Aujourd’hui, un quart de toutes les espèces animales et végétales répertoriées sont menacées. Partout, des variétés locales de plantes et d’animaux disparaissent, menaçant gravement la sécurité alimentaire du monde.
Certains bouleversements sont irréversibles. « Il y a des points de basculement », décrit Yunne-Jai Shin, citant l’exemple des sardines de Namibie : surexploitées, elles ont disparu des eaux autrefois très poissonneuses du large de ce pays d’Afrique, ont été remplacées par des méduses, qui à leur tour entraînent une prolifération du phytoplancton. La masse microbienne engendrée consomme tout l’oxygène présent dans les eaux qui deviennent impropres à la vie.
Autre exemple, valable cette fois-ci pour l’Europe et la France : la fertilisation des sols par les engrais chimiques concentre de grandes quantités de phosphates et de nitrates dans les cours d’eau, qui s’eutrophisent, tuant une partie des espèces qui y habitaient.
Avec insistance et une grande clarté, les auteur·ice·s du rapport mettent directement en cause les politiques de croissance économique comme facteur majeur de la catastrophe en cours : « Les moteurs de l’économie ont favorisé la croissance des activités économiques, et souvent les dommages environnementaux, au détriment de la conservation et de la restauration de la nature. »
On lit aussi que « même si des acteurs économiques s’opposent à la suppression des subventions [aux actuels modes de production – ndlr] au nom de la défense de leurs intérêts acquis, des réformes sont possibles pour affronter leurs dégâts environnementaux, protéger la nature et fournir des avantages économiques ».
Les scientifiques de l’IPBES appellent ainsi à un changement de paradigme économique. « Les objectifs de conservation et d’utilisation durable de la nature ne pourront être atteints qu’au prix de la transformation des facteurs économiques, sociaux, politiques et technologiques. » En revanche le terme de « décroissance », cité dans une précédente version, a disparu du rapport final.
« Tout vient de la main de l’homme »
« Tous les facteurs sont connectés et tout vient de la main de l’homme », précise Yunne-Jai Shin. Par exemple, l’accroissement phénoménal des espèces invasives (écrevisse de Floride dans les cours d’eau français, écureuil gris d’Amérique en Europe, frelons asiatiques…) trouve son origine dans l’intensification des flux mondiaux de transports de marchandises. Déplacées dans des écosystèmes auxquelles elles ne sont pas adaptées, elles transportent des éléments pathogènes et deviennent des prédateurs.
Les destructions des écosystèmes atteignent aujourd’hui un niveau tellement important qu’elles menacent les sociétés humaines : « La nature n’est pas uniquement une jolie chose, c’est ce qui nous permet de vivre, décrit Yunne-Jai Shin.

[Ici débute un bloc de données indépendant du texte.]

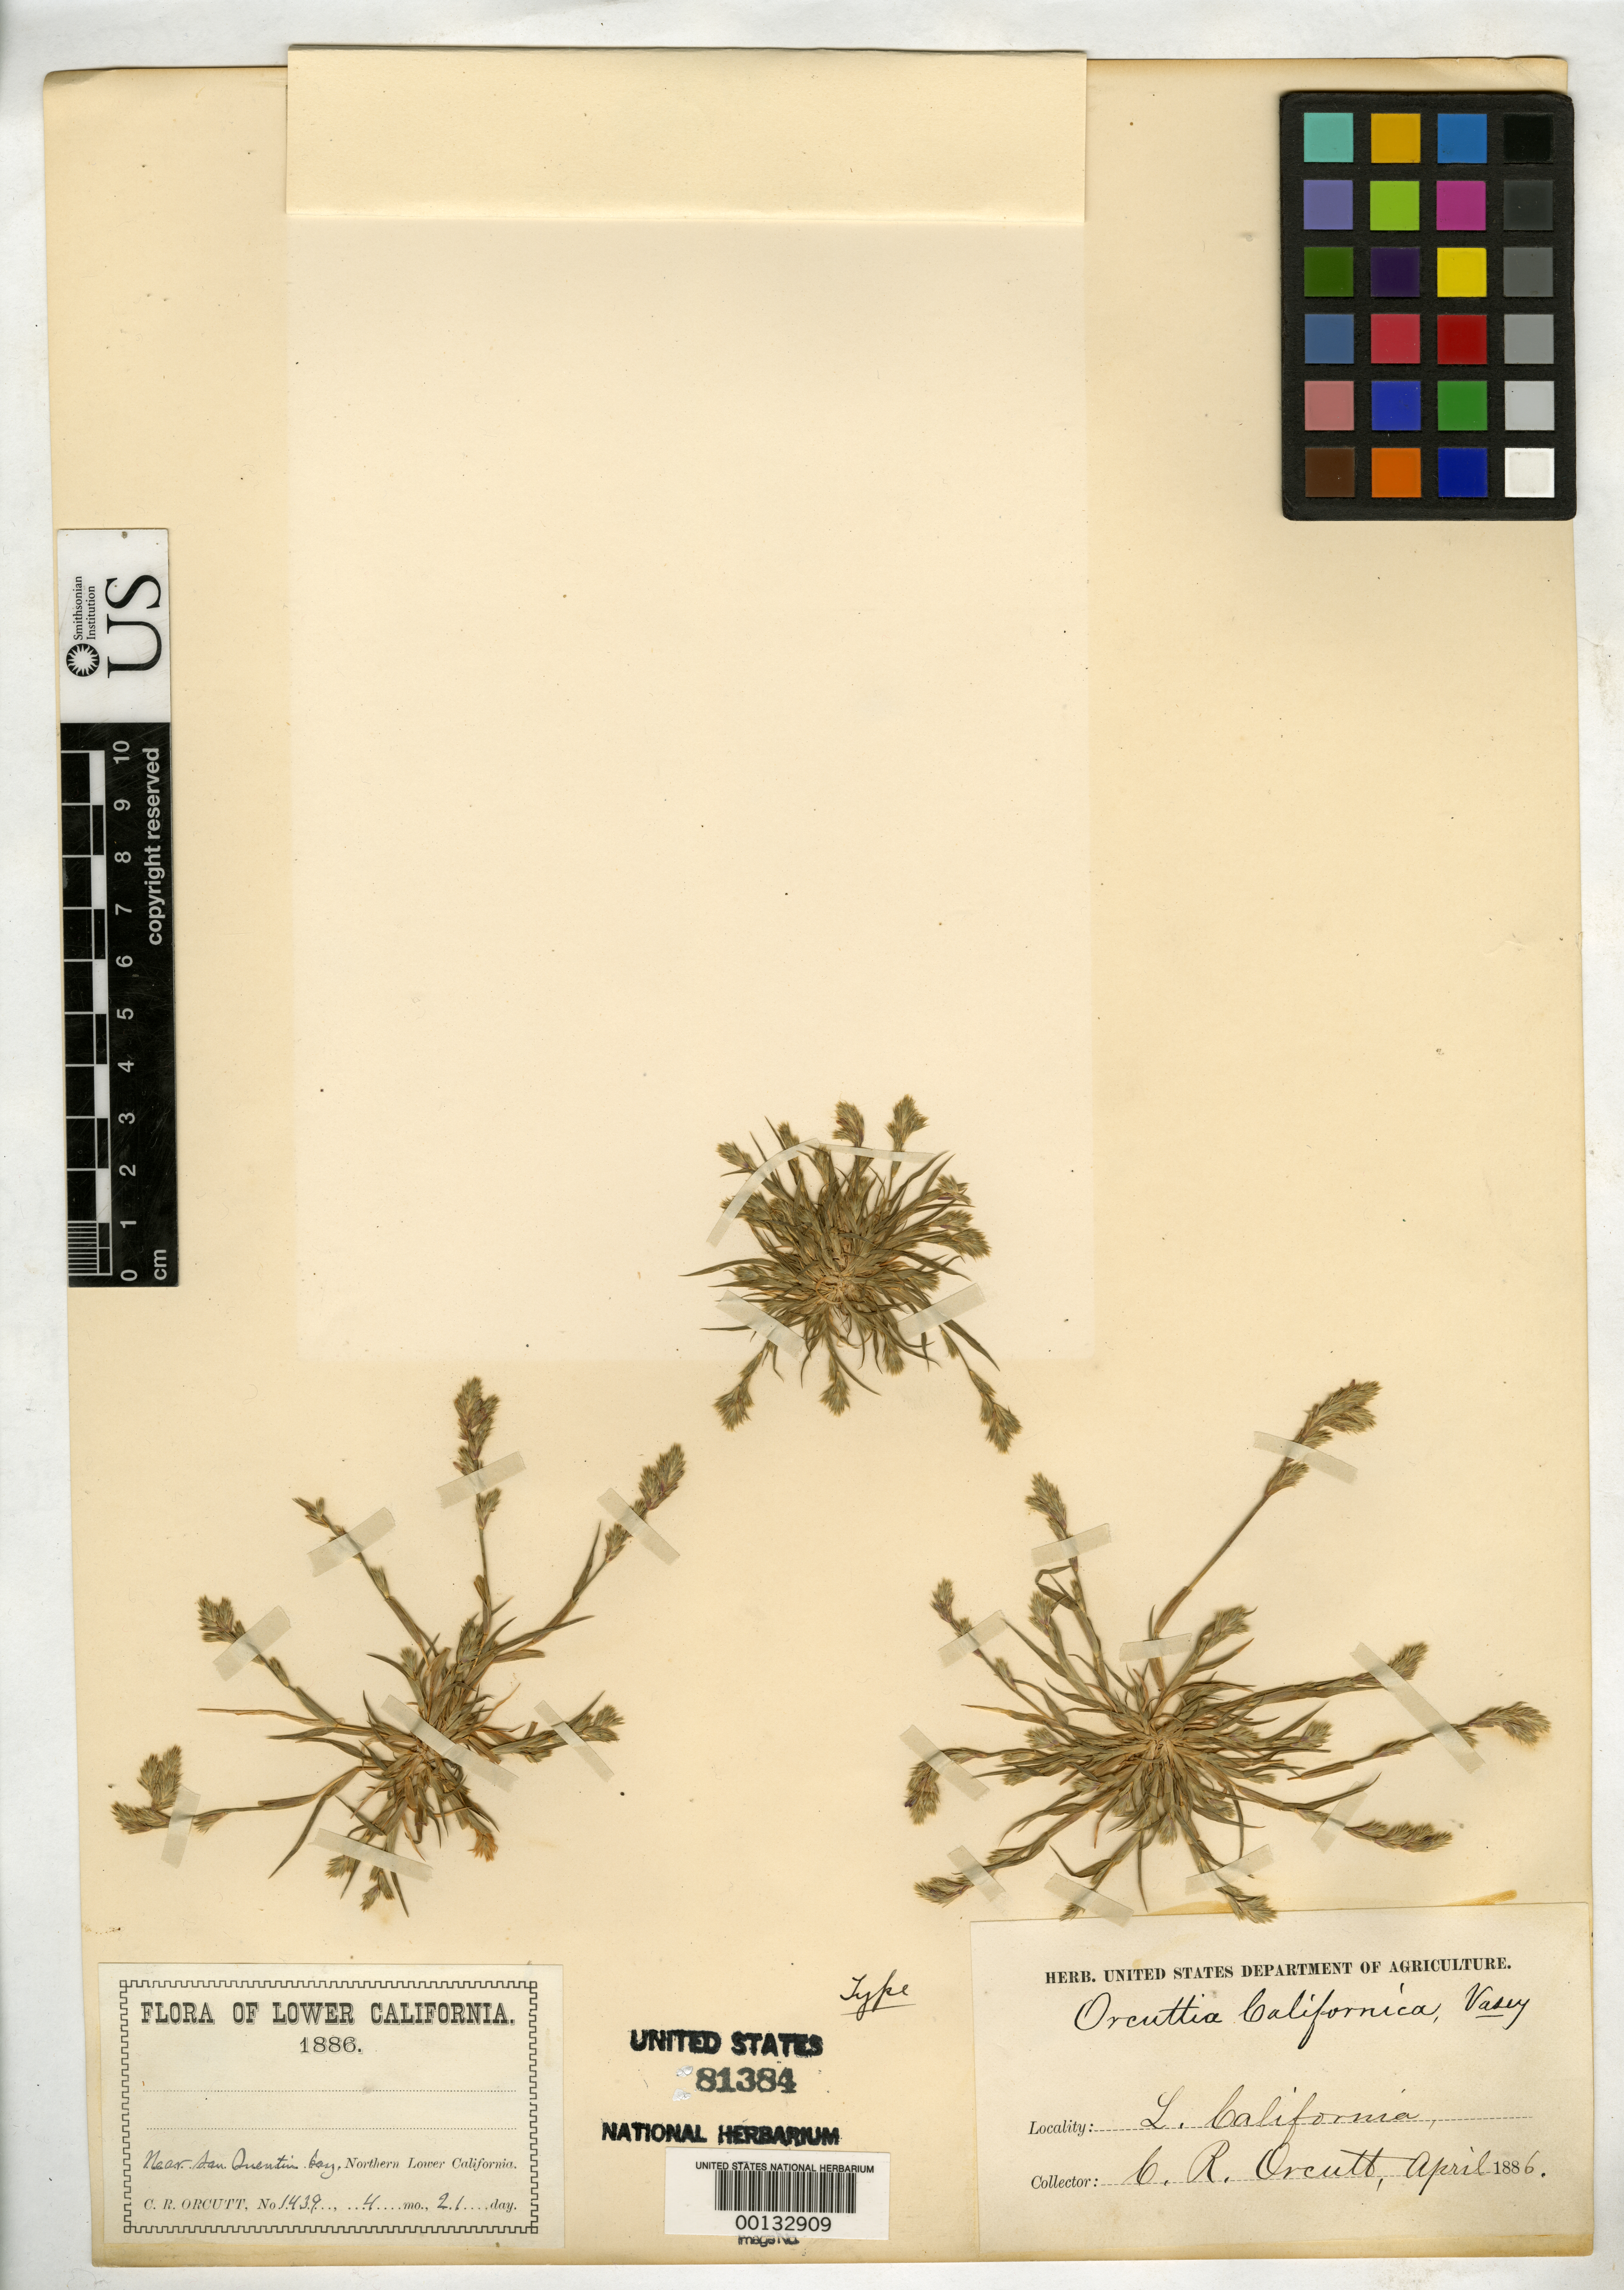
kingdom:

C’est l’air qu’on respire, l’eau qu’on boit, ce sont des protections contre les événements climatiques extrêmes comme les grandes crues et les ouragans. La nature sous-tend les sociétés humaines. C’est un apport majeur de ce rapport. En Occident et dans les pays industrialisés, on l’oublie car nous sommes déconnecté.e.s de la nature. »
Philosophe de l’environnement, Virginie Maris fait partie des auteur·ice·s associé·e·s au rapport de l’IPBES. À ses yeux, l’une des contributions majeures du document porte sur les injustices environnementales, intrinsèquement liées aux enjeux de biodiversité : « La pauvreté produit une pression supplémentaire sur les milieux naturels, du fait du bois de chauffe, du braconnage, mais la dégradation des écosystèmes impactent davantage les plus pauvres. Car ils dépendent plus que les autres de l’agriculture vivrière, de cueillette, de chasse et de pêche, tous ces services gratuits que rend la nature, et bénéficient moins que d’autres des services technologiques et marchands qui peuvent s’y substituer. »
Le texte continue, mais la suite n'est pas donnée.